══ The data ══
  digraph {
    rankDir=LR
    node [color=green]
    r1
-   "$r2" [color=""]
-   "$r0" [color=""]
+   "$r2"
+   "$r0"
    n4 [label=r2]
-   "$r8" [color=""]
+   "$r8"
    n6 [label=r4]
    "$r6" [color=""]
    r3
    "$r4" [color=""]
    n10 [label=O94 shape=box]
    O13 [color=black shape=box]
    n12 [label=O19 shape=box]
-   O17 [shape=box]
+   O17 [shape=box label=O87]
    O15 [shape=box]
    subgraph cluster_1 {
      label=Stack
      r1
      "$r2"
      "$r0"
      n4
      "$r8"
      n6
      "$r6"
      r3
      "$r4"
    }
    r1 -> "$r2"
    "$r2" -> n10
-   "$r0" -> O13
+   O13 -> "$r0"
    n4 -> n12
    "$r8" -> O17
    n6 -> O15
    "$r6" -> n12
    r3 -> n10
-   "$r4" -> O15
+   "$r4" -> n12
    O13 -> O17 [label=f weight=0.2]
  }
═══
══ The data ══
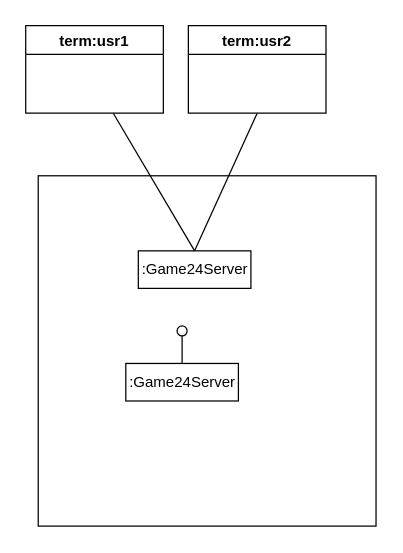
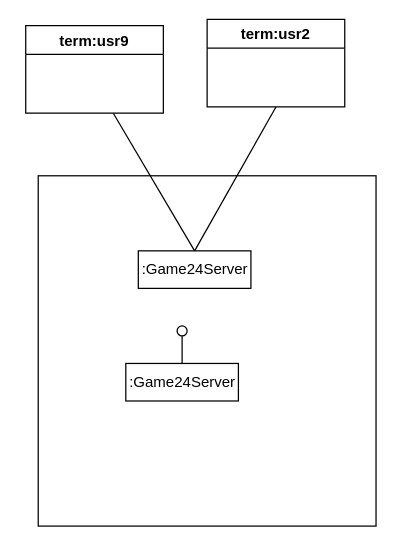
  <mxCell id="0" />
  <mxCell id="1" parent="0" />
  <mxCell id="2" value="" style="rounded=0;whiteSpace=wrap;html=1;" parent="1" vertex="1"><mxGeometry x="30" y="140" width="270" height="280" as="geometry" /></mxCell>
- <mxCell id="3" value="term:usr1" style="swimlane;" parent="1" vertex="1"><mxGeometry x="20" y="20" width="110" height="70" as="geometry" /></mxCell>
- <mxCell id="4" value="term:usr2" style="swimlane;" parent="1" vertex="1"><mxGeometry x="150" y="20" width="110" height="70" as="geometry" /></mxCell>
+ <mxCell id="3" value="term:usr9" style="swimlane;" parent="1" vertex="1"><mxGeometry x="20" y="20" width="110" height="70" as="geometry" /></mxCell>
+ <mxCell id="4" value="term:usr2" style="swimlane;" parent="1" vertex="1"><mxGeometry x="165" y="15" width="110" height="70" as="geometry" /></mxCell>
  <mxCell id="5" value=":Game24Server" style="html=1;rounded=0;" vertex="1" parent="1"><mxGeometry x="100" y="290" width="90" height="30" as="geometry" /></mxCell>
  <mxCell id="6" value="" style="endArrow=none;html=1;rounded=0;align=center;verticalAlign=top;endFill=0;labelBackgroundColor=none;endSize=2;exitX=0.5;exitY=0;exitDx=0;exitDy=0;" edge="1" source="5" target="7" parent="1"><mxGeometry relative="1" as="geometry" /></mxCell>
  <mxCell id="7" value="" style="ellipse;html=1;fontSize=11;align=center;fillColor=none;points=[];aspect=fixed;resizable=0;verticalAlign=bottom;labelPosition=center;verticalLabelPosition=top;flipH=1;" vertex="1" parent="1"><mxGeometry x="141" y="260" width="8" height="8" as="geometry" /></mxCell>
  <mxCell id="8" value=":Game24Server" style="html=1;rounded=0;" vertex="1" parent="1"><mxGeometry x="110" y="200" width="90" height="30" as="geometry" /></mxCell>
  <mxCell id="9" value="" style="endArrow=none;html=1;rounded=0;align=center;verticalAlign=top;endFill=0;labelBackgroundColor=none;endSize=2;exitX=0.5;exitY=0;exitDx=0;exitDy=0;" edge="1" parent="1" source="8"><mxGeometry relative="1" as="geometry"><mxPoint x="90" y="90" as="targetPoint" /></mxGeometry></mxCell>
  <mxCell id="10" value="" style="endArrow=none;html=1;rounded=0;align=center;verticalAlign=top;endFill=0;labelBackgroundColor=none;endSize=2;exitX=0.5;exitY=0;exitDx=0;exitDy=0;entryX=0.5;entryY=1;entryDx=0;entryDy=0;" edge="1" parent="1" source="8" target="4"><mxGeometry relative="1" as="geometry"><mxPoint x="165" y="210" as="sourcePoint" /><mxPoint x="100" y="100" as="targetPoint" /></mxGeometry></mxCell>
═══
══ The data ══
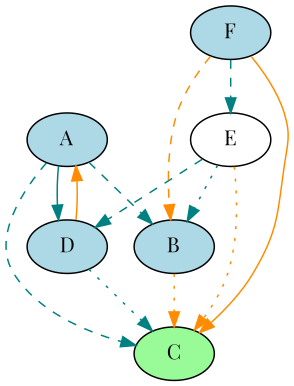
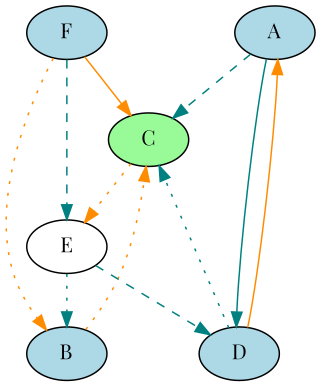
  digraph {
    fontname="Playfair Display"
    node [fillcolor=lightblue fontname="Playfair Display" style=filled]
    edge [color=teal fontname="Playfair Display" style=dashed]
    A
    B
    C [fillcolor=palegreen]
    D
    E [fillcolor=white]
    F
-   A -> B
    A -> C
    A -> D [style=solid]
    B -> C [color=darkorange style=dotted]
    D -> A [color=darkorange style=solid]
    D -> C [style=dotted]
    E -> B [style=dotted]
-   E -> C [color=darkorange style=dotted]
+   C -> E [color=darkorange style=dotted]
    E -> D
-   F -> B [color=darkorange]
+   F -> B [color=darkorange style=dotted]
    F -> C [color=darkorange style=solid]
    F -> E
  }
═══
### Job:
Pick out every line in the records above that contains the string "Display", matching uppercase and lowercase letters exactly, and copy each one.

### Answer in full:
    fontname="Playfair Display"
    node [fillcolor=lightblue fontname="Playfair Display" style=filled]
    edge [color=teal fontname="Playfair Display" style=dashed]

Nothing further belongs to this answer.